» **ÜBUNGSTEXT**
Welchen Inhalt hat das Genus-Konzept? Ich denke, daß Illich Genus als alle Lebensbereiche ordnende Wirkungsmacht verstanden wissen will. Maßgebliche, wenn nicht sogar alle Dingbindungen, Raum-, Zeit- und Sinnbezüge der Handlungen, des Verhaltens und der Einstellungen in einem Gemeinwesen tragen entweder männliche oder weibliche Signatur, sind damit unverrückbar qualifiziert. Dies bedeutet zugleich, daß beide »Hälften« des Gemeinwesens unaustauschbar aufeinander verwiesen sind. Diese generelle Verschränkung grundsätzlich geschiedener Geschlechter nennt Illich >Komplementarität<, deren Formen- und Funktionsvielfalt >asymmetrisch<. Gleichheit als »Vergleichbarkeit« zwischen den Geschlechtern, als Beziehungsnorm und -form ist der logische Gegenpol zur asymmetrischen Komplementarität. Sie darf deshalb auch nicht mit »Ungleichheit« in Verbindung gebracht werden. Hieran wird klar, wie radikal Illich versucht, alle terminologischen Systeme zu meiden, die den Erwartungs- und Erfahrungsfeldern des neuzeitlich-europäischen Besitzindividualismus, der Warenzirkulation und des industriell-kapitalistischen Produktivismus zugehören. Die Begriffskonstruktion dient also der Hoffnung, sich von zeitgenössischen Denkmustern distanzieren zu können, die zugleich der Praxis wissenschaftlicher Arbeitsteilung erlegen sind und deren je spezifische Hierar-chisierung von Bedeutungsbereichen mitvollziehen. Der Anspruch, den das Genus-Konzept sachlich, methodisch und kulturpolitisch stellt, ist also gewiß riesig! Er trifft aber genau die Probleme, die ich eingangs geschildert habe, und versucht einen Weg aus ihnen herauszufinden. Läßt er sich nun »umsetzen« für ein so begrenztes Forschungsthema wie die bäuerlichen Lebensverhältnisse im frühmittelalterlichen Westeuropa? Und hat der Umgang mit diesem Konzept Konsequenzen für es selbst?
Lassen sich in den Quellen zum ländlichen Leben im 9. Jahrhundert Formen und Bereiche der Trennung und Verwiesenheit von Männern und Frauen voneinander und aufeinander nachweisen? Fügen sie sich zu einer umgreifenden Ordnung, oder zu Funktionskreisen, die man als elementare Lebensbedingungen aller ihnen Zugehörigen betrachten muß? Allein eine solche Einschätzung würde ja die Anwendung des Genus-Begriffs rechtfertigen!

» **ZIEL DER ÜBUNG**
Führe den Text über Illichs Genus-Konzept im Anschluss an seinen letzten Satz weiter.

» **ANGEZEIGTE ZEILEN**
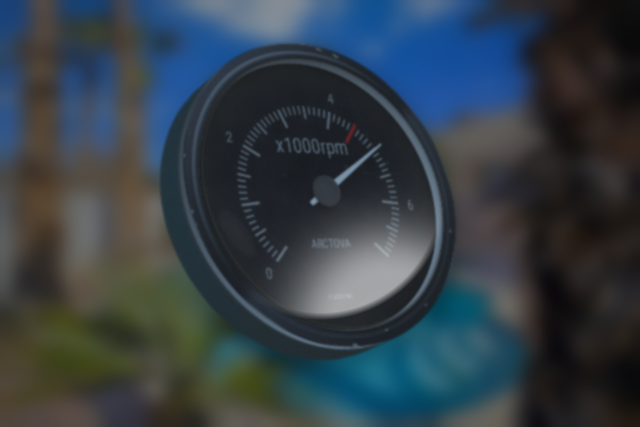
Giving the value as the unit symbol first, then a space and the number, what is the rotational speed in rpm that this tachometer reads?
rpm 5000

...

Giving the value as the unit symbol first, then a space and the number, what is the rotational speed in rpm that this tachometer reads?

» **ERGEBNIS**
Zunächst zum Problem der Trennung der Geschlechter. Systematisch seit dem achten Jahrhundert - Vorläufer gehen in die Spätantike zurück - ergeht durch Geistlichkeit und Königtum - noch jahrhundertelang wiederholt - die Mahnung, die Leute auf dem Lande sollten sich am Tag, an dem Gott der Herr ruhte, der »opera servilia« enthalten. Diese Kette von Mahnungen ist als »Verbot der Sonntagsarbeit« längst als gut erforschtes Thema in die Erfolgsgeschichte der abendländischen Kirche eingegangen.[6] Was damals begann, wirkt noch heute - wenn auch mit weitgehend anderem Sinn.
Die karolingischen Versionen des sonntäglichen »Arbeits«-Verbots eignen sich nun gut zum Einstieg ins Problem der frühmittelalterlichen Geschlechtertrennung auf dem Lande. Auch Illich hat dies schon bemerkt. Diese Gebotsvariationen werden aber in der Fachforschung meist zu flach interpretiert: als Rahmenaussage nämlich zur »geschlechtsspezifischen Arbeitsteilung«.[7] Daß sie aber viel mehr enthalten, gerade im Sinne von Illichs Genus-Konzept, das möchte ich aufzeigen.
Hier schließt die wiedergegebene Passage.